– Юна, внимательнее. – Яков встряхнул за плечи… не знаю, который раз за эту бесконечную ночь он приводит меня в ясный ум. – Объясняю еще раз, с норой и вьюнами не помогло. Знаешь сказку про спящую княжну? Ту, что укололась об веретено.
– Да. Шиповник до небес и сто лет беспробудности, – пробормотала я и улыбнулась. Протянула руку, потрогала щеку Якова. – У тебя глаза черные. В них беда… Говори правду, что-то не складывается? Не надо беречь меня, я уже перестала дрожать. Справлюсь. О себе думай, о деле.
– В Кьердоре не шиповник, а вереск и ежевичник. В Иньесе не вереск, а бессмертник… так-то вот. Стоит людям войти, колючий вьюн уколет, обовьет, напьется крови и расцветет. Заполонит парк вокруг дома. Но Дымка ушел в парк, и я продолжаю видеть дэва, это хороший признак. Юна, некогда объяснять подробнее. Я постараюсь справиться сам, если тебе тяжело. Отказаться – не предательство, понимаешь?
– Мне страшно, но я смогу. Объясни попроще. Я плохо понимаю про нору и шиповник с вереском. Не надо сравнений, говори, что делать. По шагам.
– Ты умница, – Яков отвернулся, принял у кого-то вещь и вложил в мою ладонь… – Вот. Я просил приготовить маленькую. Дикость, конечно. Но это самое надежное средство.
Сперва мои пальцы ощутили отполированное многими ладонями древко, затем и взгляд изучил «средство»: в левой руке я держала косу. Маленькую, как обещал Яков. Лезвие блестело жидким серебром, очень ярко. Я вгляделась, недоумевая…
– Стой в круге света, не дёргайся, – вдруг приказал голос из-за ограды, из темного парка. И мне стало душно, ведь говорил Яркут! – Еще хоть капля грязи с языка упадет, закопаю вон под той рябинкой и тебя, и грязь.
– У нас приказ! Вы на чьей стороне, советник? Курт лично ве…
Звучно щелкнул металл, и фраза оборвалась на полуслове. Я замерла. Хотелось и сгинуть, и наоборот, шагнуть к свету, сбросить капюшон, позвать Яркута по имени и убедиться, что здоров… Но я стояла каменная. Мне нельзя отвлекаться. Именно сейчас это сделалось очевидным: я всего-то разволновалась, дернулась, чуть сместила капюшон… и тьма уколола сердце, сжала ледяной болью. А еще Яков некстати отвернулся, отошел к ограде.

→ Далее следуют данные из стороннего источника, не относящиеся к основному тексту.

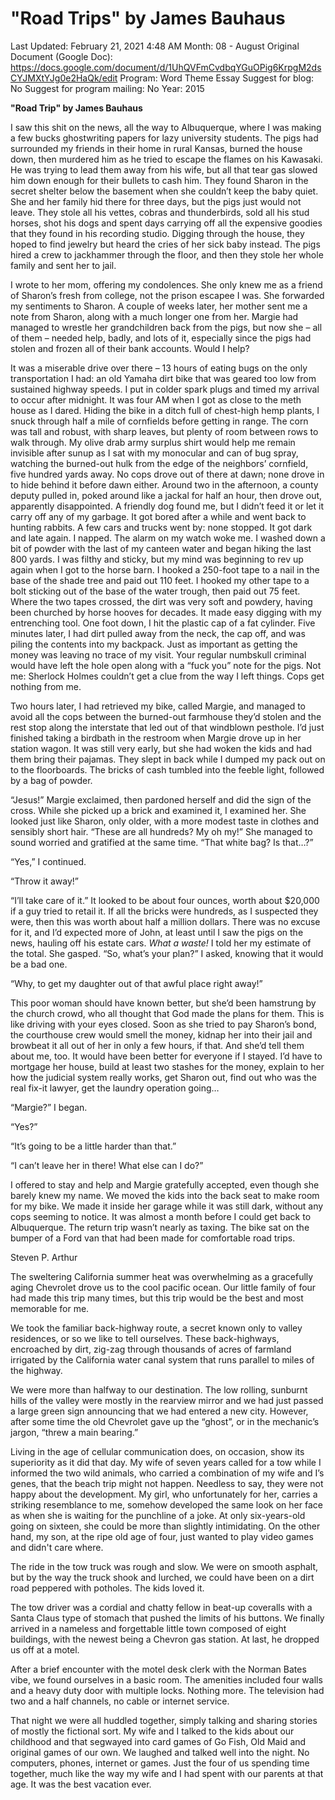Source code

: # "Road Trips" by James Bauhaus

Last Updated: February 21, 2021 4:48 AM
Month: 08 - August
Original Document (Google Doc): https://docs.google.com/document/d/1UhQVFmCvdbqYGuOPig6KrpgM2dsCYJMXtYJg0e2HaQk/edit
Program: Word Theme Essay
Suggest for blog: No
Suggest for program mailing: No
Year: 2015

**"Road Trip" by James Bauhaus**

I saw this shit on the news, all the way to Albuquerque, where I was making a few bucks ghostwriting papers for lazy university students. The pigs had surrounded my friends in their home in rural Kansas, burned the house down, then murdered him as he tried to escape the flames on his Kawasaki. He was trying to lead them away from his wife, but all that tear gas slowed him down enough for their bullets to cash him. They found Sharon in the secret shelter below the basement when she couldn’t keep the baby quiet. She and her family hid there for three days, but the pigs just would not leave. They stole all his vettes, cobras and thunderbirds, sold all his stud horses, shot his dogs and spent days carrying off all the expensive goodies that they found in his recording studio. Digging through the house, they hoped to find jewelry but heard the cries of her sick baby instead. The pigs hired a crew to jackhammer through the floor, and then they stole her whole family and sent her to jail.

I wrote to her mom, offering my condolences. She only knew me as a friend of Sharon’s fresh from college, not the prison escapee I was. She forwarded my sentiments to Sharon. A couple of weeks later, her mother sent me a note from Sharon, along with a much longer one from her. Margie had managed to wrestle her grandchildren back from the pigs, but now she – all of them – needed help, badly, and lots of it, especially since the pigs had stolen and frozen all of their bank accounts. Would I help?

It was a miserable drive over there – 13 hours of eating bugs on the only transportation I had: an old Yamaha dirt bike that was geared too low from sustained highway speeds. I put in colder spark plugs and timed my arrival to occur after midnight. It was four AM when I got as close to the meth house as I dared. Hiding the bike in a ditch full of chest-high hemp plants, I snuck through half a mile of cornfields before getting in range. The corn was tall and robust, with sharp leaves, but plenty of room between rows to walk through. My olive drab army surplus shirt would help me remain invisible after sunup as I sat with my monocular and can of bug spray, watching the burned-out hulk from the edge of the neighbors’ cornfield, five hundred yards away. No cops drove out of there at dawn; none drove in to hide behind it before dawn either. Around two in the afternoon, a county deputy pulled in, poked around like a jackal for half an hour, then drove out, apparently disappointed. A friendly dog found me, but I didn’t feed it or let it carry off any of my garbage. It got bored after a while and went back to hunting rabbits. A few cars and trucks went by: none stopped. It got dark and late again. I napped. The alarm on my watch woke me. I washed down a bit of powder with the last of my canteen water and began hiking the last 800 yards. I was filthy and sticky, but my mind was beginning to rev up again when I got to the horse barn. I hooked a 250-foot tape to a nail in the base of the shade tree and paid out 110 feet. I hooked my other tape to a bolt sticking out of the base of the water trough, then paid out 75 feet. Where the two tapes crossed, the dirt was very soft and powdery, having been churched by horse hooves for decades. It made easy digging with my entrenching tool. One foot down, I hit the plastic cap of a fat cylinder. Five minutes later, I had dirt pulled away from the neck, the cap off, and was piling the contents into my backpack. Just as important as getting the money was leaving no trace of my visit. Your regular numbskull criminal would have left the hole open along with a “fuck you” note for the pigs. Not me: Sherlock Holmes couldn’t get a clue from the way I left things. Cops get nothing from me.

Two hours later, I had retrieved my bike, called Margie, and managed to avoid all the cops between the burned-out farmhouse they’d stolen and the rest stop along the interstate that led out of that windblown pesthole. I’d just finished taking a birdbath in the restroom when Margie drove up in her station wagon. It was still very early, but she had woken the kids and had them bring their pajamas. They slept in back while I dumped my pack out on to the floorboards. The bricks of cash tumbled into the feeble light, followed by a bag of powder.

“Jesus!” Margie exclaimed, then pardoned herself and did the sign of the cross. While she picked up a brick and examined it, I examined her. She looked just like Sharon, only older, with a more modest taste in clothes and sensibly short hair. “These are all hundreds? My oh my!” She managed to sound worried and gratified at the same time. “That white bag? Is that…?”

“Yes,” I continued.

“Throw it away!”

“I’ll take care of it.” It looked to be about four ounces, worth about $20,000 if a guy tried to retail it. If all the bricks were hundreds, as I suspected they were, then this was worth about half a million dollars. There was no excuse for it, and I’d expected more of John, at least until I saw the pigs on the news, hauling off his estate cars. *What a waste!* I told her my estimate of the total. She gasped. “So, what’s your plan?” I asked, knowing that it would be a bad one.

“Why, to get my daughter out of that awful place right away!”

This poor woman should have known better, but she’d been hamstrung by the church crowd, who all thought that God made the plans for them. This is like driving with your eyes closed. Soon as she tried to pay Sharon’s bond, the courthouse crew would smell the money, kidnap her into their jail and browbeat it all out of her in only a few hours, if that. And she’d tell them about me, too. It would have been better for everyone if I stayed. I’d have to mortgage her house, build at least two stashes for the money, explain to her how the judicial system really works, get Sharon out, find out who was the real fix-it lawyer, get the laundry operation going…

“Margie?” I began.

“Yes?”

“It’s going to be a little harder than that.”

“I can’t leave her in there! What else can I do?”

I offered to stay and help and Margie gratefully accepted, even though she barely knew my name. We moved the kids into the back seat to make room for my bike. We made it inside her garage while it was still dark, without any cops seeming to notice. It was almost a month before I could get back to Albuquerque. The return trip wasn’t nearly as taxing. The bike sat on the bumper of a Ford van that had been made for comfortable road trips.

Steven P. Arthur

The sweltering California summer heat was overwhelming as a gracefully aging Chevrolet drove us to the cool pacific ocean. Our little family of four had made this trip many times, but this trip would be the best and most memorable for me.

We took the familiar back-highway route, a secret known only to valley residences, or so we like to tell ourselves. These back-highways, encroached by dirt, zig-zag through thousands of acres of farmland irrigated by the California water canal system that runs parallel to miles of the highway.

We were more than halfway to our destination. The low rolling, sunburnt hills of the valley were mostly in the rearview mirror and we had just passed a large green sign announcing that we had entered a new city. However, after some time the old Chevrolet gave up the “ghost”, or in the mechanic’s jargon, “threw a main bearing.”

Living in the age of cellular communication does, on occasion, show its superiority as it did that day. My wife of seven years called for a tow while I informed the two wild animals, who carried a combination of my wife and I’s genes, that the beach trip might not happen. Needless to say, they were not happy about the development. My girl, who unfortunately for her, carries a striking resemblance to me, somehow developed the same look on her face as when she is waiting for the punchline of a joke. At only six-years-old going on sixteen, she could be more than slightly intimidating. On the other hand, my son, at the ripe old age of four, just wanted to play video games and didn't care where.

The ride in the tow truck was rough and slow. We were on smooth asphalt, but by the way the truck shook and lurched, we could have been on a dirt road peppered with potholes. The kids loved it.

The tow driver was a cordial and chatty fellow in beat-up coveralls with a Santa Claus type of stomach that pushed the limits of his buttons. We finally arrived in a nameless and forgettable little town composed of eight buildings, with the newest being a Chevron gas station. At last, he dropped us off at a motel.

After a brief encounter with the motel desk clerk with the Norman Bates vibe, we found ourselves in a basic room. The amenities included four walls and a heavy duty door with multiple locks. Nothing more. The television had two and a half channels, no cable or internet service.

That night we were all huddled together, simply talking and sharing stories of mostly the fictional sort. My wife and I talked to the kids about our childhood and that segwayed into card games of Go Fish, Old Maid and original games of our own. We laughed and talked well into the night. No computers, phones, internet or games. Just the four of us spending time together, much like the way my wife and I had spent with our parents at that age. It was the best vacation ever.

Ночь резко сделалась зловещей.
– Эй, чучела в плащах, оба-два! – окликнул Яркут. Голос донёсся глухо, словно из пещеры. – Я зол и палю во все, что дергается. К костру топайте. Живо, покуда живы.
– Мы здесь, чтобы помочь, – Яков шагнул к свету, поднял руки, показал, что ладони пусты. – Мое имя Яков. Обо мне могли говорить Курт и Норский.
– Допустим. Жаль, оба не подтвердят прямо теперь, – спокойнее отозвался Яркут и добавил досадливо: – А я недоверчив.